Palestinian factions have proposed a truce with Israel aimed at ending months of fighting in the Gaza Strip. But Israel has rejected the offer, as we hear from Robert Berger at the VOA bureau in Jerusalem.
The ruling Hamas group and other Palestinian militant factions including Islamic Jihad have agreed to halt rocket attacks against Israel. However, the truce, or "hudna" in Arabic, is conditional on Israel halting all military operations against the Palestinians in Gaza.
"If the Israeli is ready to stop their aggression, so at that time we can give [a] long term hudna or long-term truce, and after that let time heal," said Palestinian Foreign Minister Mahmoud al-Zahar.
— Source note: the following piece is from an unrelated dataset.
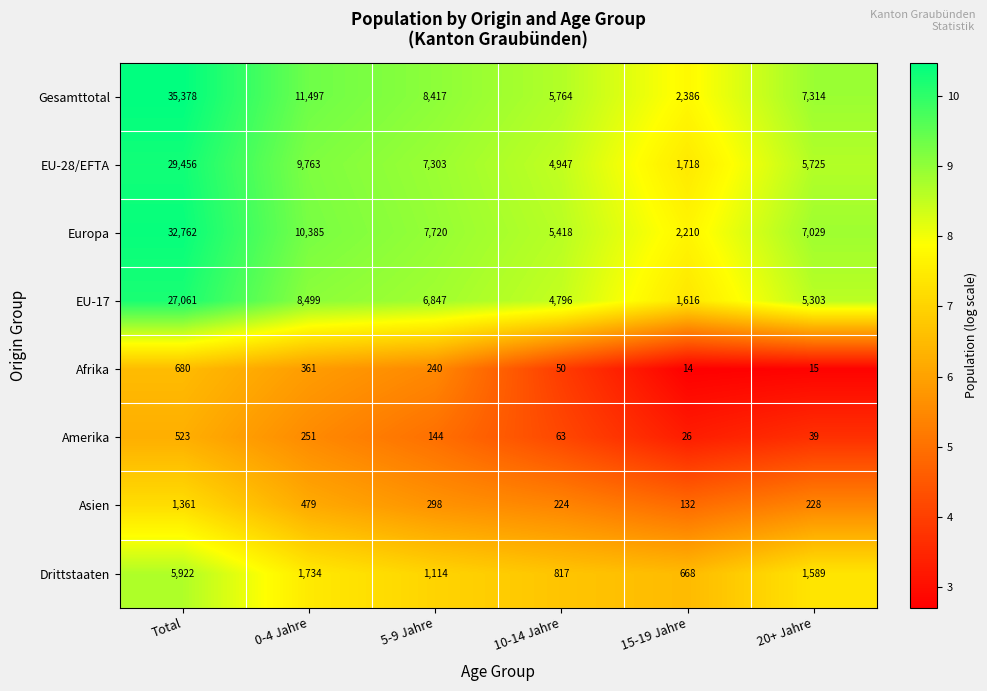

What is the approximate value of Europa at 10-14 Jahre?

5418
Palestinian rocket attacks and the kidnapping of an Israeli soldier in June have prompted a five-month Israeli offensive in Gaza, and militants have suffered heavy casualties in almost daily raids.
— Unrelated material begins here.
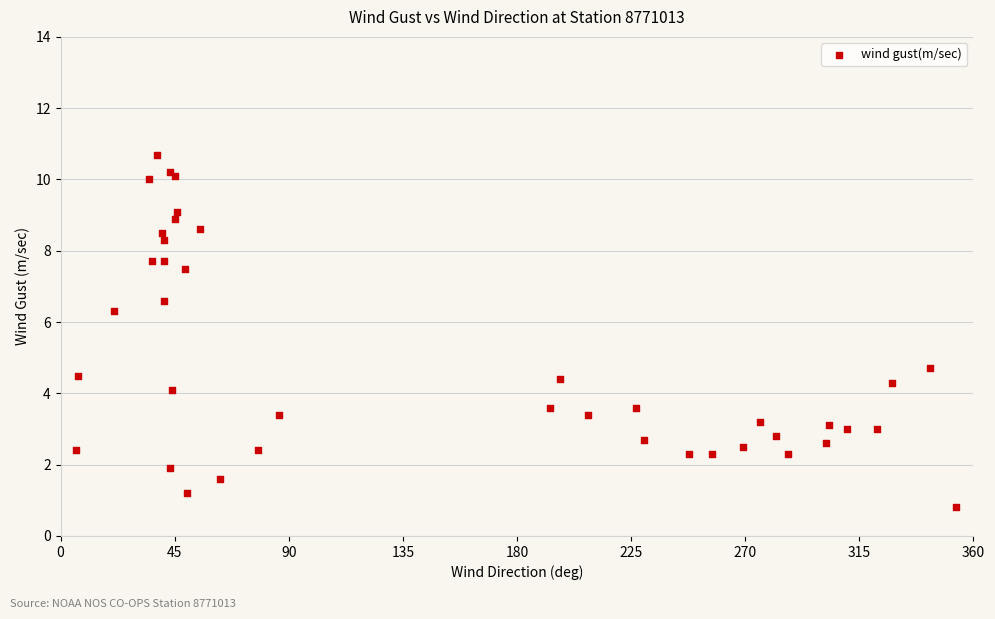

What Y value in the scatter plot is closest to 5?

4.7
Israel is not prepared to ease up. It says a ceasefire would be meaningless unless Palestinian terror groups disarm. Israeli spokeswoman Miri Eisen says the Palestinians are smuggling tons of weapons through tunnels under the Egyptian border, and a truce would enable them to rearm for the next round of conflict.
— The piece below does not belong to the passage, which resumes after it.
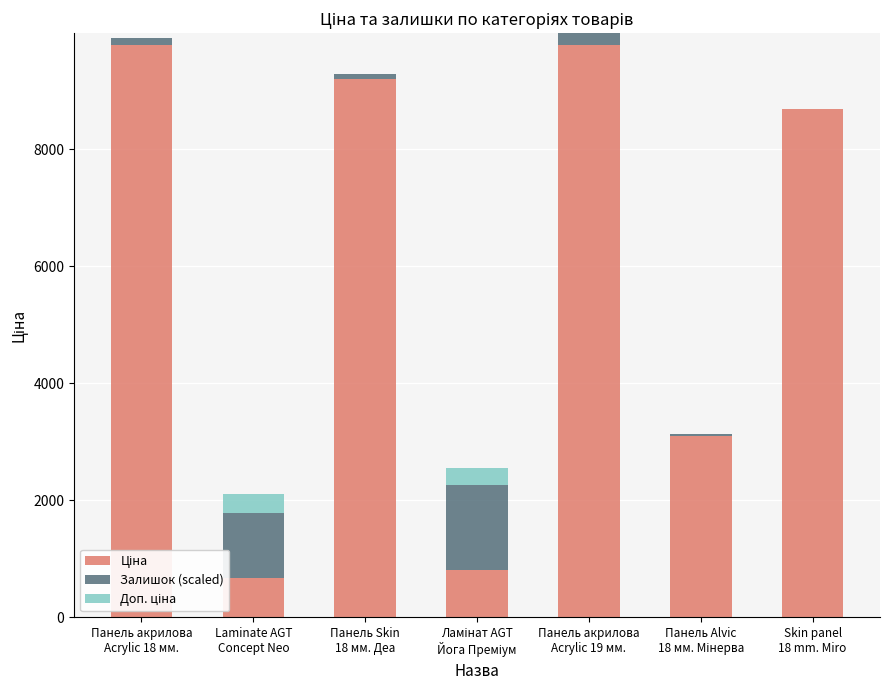

Are the bars grouped side by side (vs. stacked)?

No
"The smuggling of weapons through these tunnels of terror into the Gaza Strip is a threat," said Eisen. "These are potential weapons that would be exceedingly lethal, even more than the rockets that we see nowadays."
So despite the truce offer, violence is continuing unabated. Rockets were fired at Israel, and Palestinians say a 10-year-old boy was killed in an Israeli raid.
And underscoring the angry mood in Gaza, hundreds of Palestinians buried a 64-year-old grandmother who blew herself up in a failed attack against Israeli troops. She was by far the oldest of more than a hundred suicide bombers who have attacked Israelis since the Palestinian uprising began six years ago.